= Morphallaxis =

Category of cell regeneration

Morphallaxis is the regeneration of specific tissue in a variety of organisms due to loss or death of the existing tissue. The word comes from the Greek allazein, (αλλάζειν) which means to change.

The classical example of morphallaxis is that of the Cnidarian hydra, where when the animal is severed in two (by actively cutting it with, for example, a surgical knife) the remaining severed sections form two fully functional and independent hydra. The notable feature of morphallaxis is that a large majority of regenerated tissue comes from already-present tissue in the organism. That is, the one severed section of the hydra forms into a smaller version of the original hydra, approximately the same size as the severed section. Hence, there is an "exchange" of tissue.

Morphallaxis is often contrasted with epimorphosis, which is characterized by a much greater relative degree of cellular proliferation. Although cellular differentiation is active in both processes, in morphallaxis the majority of the regeneration comes from reorganization or exchange, while in epimorphosis the majority of the regeneration comes from cellular differentiation. Thus, the two may be distinguished as a measure of degree. Epimorphosis is the regeneration of a part of an organism by proliferation at the cut surface. For example, in Planaria neoblasts help in regeneration.

== History ==
The word comes from the Greek allazein, which means to exchange. The biological process was first discovered in hydra by Abraham Trembley, who was considered the father of environmental zoology. Abraham Trembley was doing research on a sample of pond water and examined the lifestyle of hydra. He couldn’t decide if they belonged to the animal or plant kingdom, so he cut them in half and planned to see whether they died, like animals would, or re-patterned, as plants would. Even though the halves and smaller pieces gave rise to new individuals, he still believed the Hydra to be an animal, since all its features, like movements and feeding behavior, matched with animals. Trembley came to the conclusion that some animals have the ability to regenerate.

The process and mechanism of planarian regeneration was eventually renamed to 'Morphallaxis' by Thomas Hunt Morgan, the father of experimental genetics.

== Regeneration in Cnidarian hydras ==
Hydras are a group of freshwater Cnidarians that are about 0.5 cm long. A hydra has a short, tubular shaped body. Hydras have a head that consists of a hypostome region and a foot that consists of a basal disc. The head portion of the hydra contains the mouth and tentacles, which allows for the catching and eating of food. The foot portion of the hydra contains the basal disc, which allows for the hydra to stick to rocks and other elements.

When a hydra is cut in half, the head portion can regenerate and form a new foot with the basal disc, and the foot portion can regenerate and form a new head with the hypostome region. If a hydra was severed into smaller pieces, the middle pieces would still form a head and foot at the appropriate regions of the hydra. This results in a smaller hydra that was regenerated by morphallaxis and occurs without cellular division.

== Mechanism ==
The mechanism involved uses regenerative tissue remodeling. This allows new tissue to regenerate, as well as causes organs in the body to redevelop into different proportions.

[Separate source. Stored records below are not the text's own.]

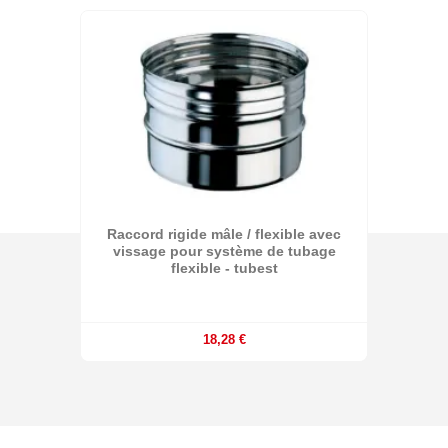
Raccord rigide mâle / flexible avec
vissage pour système de tubage
flexible - tubest
18,28 €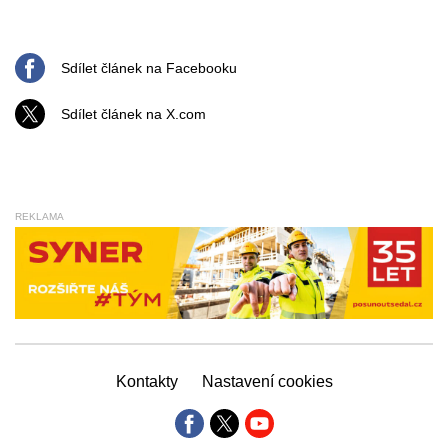
Sdílet článek na Facebooku
Sdílet článek na X.com
REKLAMA
Kontakty
Nastavení cookies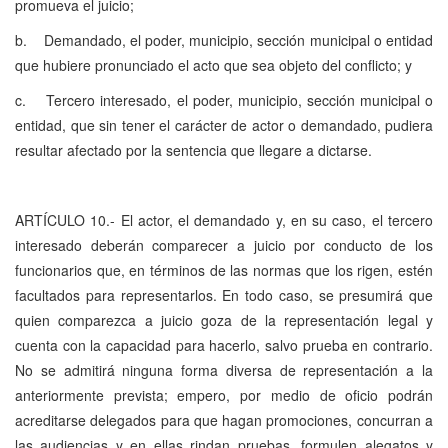
promueva el juicio;
b. Demandado, el poder, municipio, sección municipal o entidad
que hubiere pronunciado el acto que sea objeto del conflicto; y
c. Tercero interesado, el poder, municipio, sección municipal o
entidad, que sin tener el carácter de actor o demandado, pudiera
resultar afectado por la sentencia que llegare a dictarse.
ARTÍCULO 10.- El actor, el demandado y, en su caso, el tercero
interesado deberán comparecer a juicio por conducto de los
funcionarios que, en términos de las normas que los rigen, estén
facultados para representarlos. En todo caso, se presumirá que
quien comparezca a juicio goza de la representación legal y
cuenta con la capacidad para hacerlo, salvo prueba en contrario.
No se admitirá ninguna forma diversa de representación a la
anteriormente prevista; empero, por medio de oficio podrán
acreditarse delegados para que hagan promociones, concurran a
las audiencias y en ellas rindan pruebas, formulen alegatos y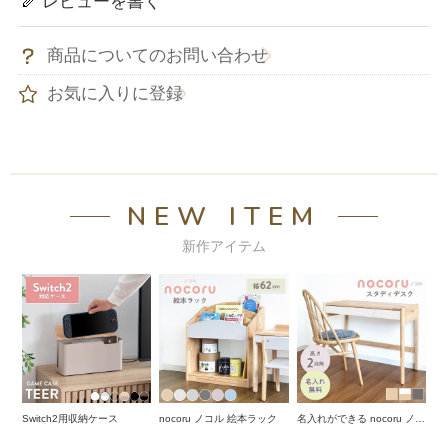
レビューを書く
商品についてのお問い合わせ
お気に入りに登録
NEW ITEM
新作アイテム
Switch2用収納ケース
nocoru ノコル 絵本ラック
名入れができる nocoru ノコ
ル スタディデスク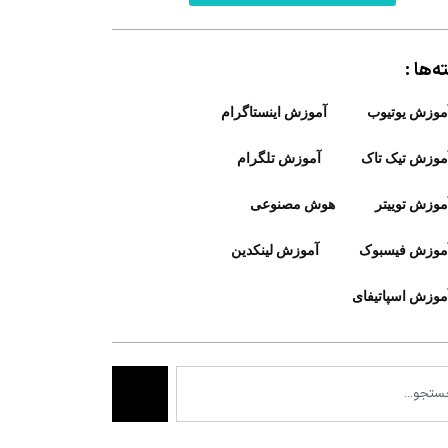
‌ها :
موزش یوتیوب
آموزش اینستاگرام
موزش تیک تاک
آموزش تلگرام
موزش توییتر
هوش مصنوعی
موزش فیسبوک
آموزش لینکدین
موزش اسپاتیفای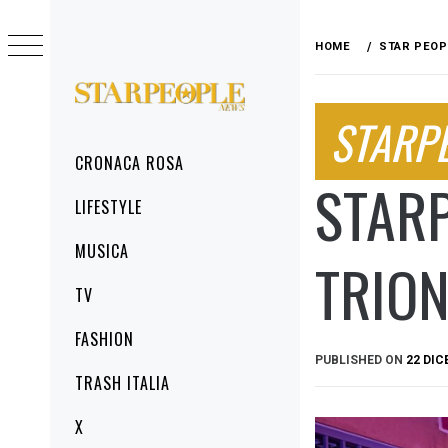
Skip
to
HOME
STAR PEOP
content
STARPEOPLENEWS
STARP
IL PORTALE DELLA CRONACA ROSA, DEL
GLAMOUR DEL LIFESTYLE
Primary
CRONACA ROSA
Menu
STARP
LIFESTYLE
MUSICA
TRION
TV
FASHION
PUBLISHED ON
22 DIC
TRASH ITALIA
X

Hydras contain a series of gradients that controls the formation of the correct head and foot regeneration. The head gradient permits the head to only form in one place, and the foot gradient permits the basal disc to only form in another place. These gradients are driven by the polarity in the hydra. The hypostome in the head region inhibits the formation of another hypostome. This explains why two heads will not form on one hydra.

== Types of regeneration ==
The four types of regeneration are epimorphosis, stem cell–mediated regeneration, morphallaxis, and compensatory regeneration (compensatory hyperplasia).

Epimorphosis occurs when other adult cells in a damaged tissue undergo dedifferentiation and then divide to form an undifferentiated mass of tissue, this new mass encompasses the mass of missing tissue and then re-differentiate to form the replacement tissue. An example of this type of regeneration is salamander limb regeneration.

A second type is morphallaxis, where severed tissue will regrow into a smaller but similar version of the "parent" tissue or organism. The severed tissue does this by repatterning itself through the use of gradients (such as the beta-catenin gradient) so cells can reaggregate and reform the "parent" form. An example of this is a Cnidarian hydra.

A third type is stem cell mediated regeneration, where stem cells permit the regrowth of tissue which has been damaged or lost. A classic example being the continuous replacement of blood cells.

A fourth type of regeneration is compensatory regeneration or Compensatory hyperplasia, where existing tissue will proliferate and regenerate damaged or missing tissue without the use of stem cells or previous adult cells undergoing dedifferentiation before dividing. As such, no mass of undifferentiated tissue forms and each new cell produced is similar to the previous cells. This type of regeneration is characteristic in certain mammalian organs such as the liver.